The indexer resumes from its last cursor on restart (no duplicate processing). It logs status every 30 seconds and uses exponential backoff (1s–5s) for transient failures.

Record Normalizers#

Each AT Protocol collection has a dedicated normalizer that extracts searchable content:

Collection Record Type Searchable Content
sh.tangled.repo repo Yes (if named) Name, description, topics
sh.tangled.repo.issue issue Yes Title, body, repo reference
sh.tangled.repo.pull pull Yes Title, body, target branch
sh.tangled.repo.issue.comment issue_comment Yes (if has body) Comment body
sh.tangled.repo.pull.comment pull_comment Yes (if has body) Comment body
sh.tangled.string string Yes (if has content) Filename, contents
sh.tangled.actor.profile profile Yes (if has description) Profile description
sh.tangled.graph.follow follow No Graph edge only

State records (sh.tangled.repo.issue.state, sh.tangled.repo.pull.status) update the record_state table rather than creating documents.

XRPC Client#

The built-in XRPC client provides typed access to AT Protocol endpoints with caching (1-hour TTL for DID docs and repo names):

  • DID resolution via PLC Directory (did:plc:) or .well-known/did.json (did:web:)
  • Identity resolution (PDS endpoint + handle from DID document)
  • Record fetching (com.atproto.repo.getRecord, com.atproto.repo.listRecords)
  • Repo name resolution from sh.tangled.repo records
  • Web URL construction for Tangled entities

Backfill#

The backfill command discovers users from a seed file and registers them with Tap for indexing.

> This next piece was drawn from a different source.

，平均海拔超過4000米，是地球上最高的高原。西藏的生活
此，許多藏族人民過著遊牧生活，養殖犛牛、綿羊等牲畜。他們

Discovery fans out via follow graphs and repo collaborators up to a configurable hop depth (default 2). Supports dry-run mode, configurable concurrency and batch sizes, and is idempotent.

Configuration#

All configuration is via environment variables (with .env file support):

Variable Default Purpose
TURSO_DATABASE_URL Database connection (required)
TURSO_AUTH_TOKEN Auth token (required for remote)
TAP_URL Tap WebSocket URL
TAP_AUTH_PASSWORD Tap admin password
INDEXED_COLLECTIONS all Collection allowlist (CSV, supports wildcards)
HTTP_BIND_ADDR :8080 API server bind address
INDEXER_HEALTH_ADDR :9090 Indexer health probe address
LOG_LEVEL info debug/info/warn/error
LOG_FORMAT json json or text
ENABLE_ADMIN_ENDPOINTS false Enable admin routes
ADMIN_AUTH_TOKEN Bearer token for admin
ENABLE_INGEST_ENRICHMENT true XRPC enrichment at ingest time
PLC_DIRECTORY_URL https://plc.directory PLC Directory
XRPC_TIMEOUT 15s XRPC HTTP timeout

Deployment#

Deployed on Railway with three services:

  • api — HTTP server (port 8080, health at /healthz)
  • indexer — Tap consumer (health at :9090/healthz)
  • tap — Tap instance (external dependency)

All services share the same Turso database. The API and indexer are separate deployments of the same binary with different subcommands.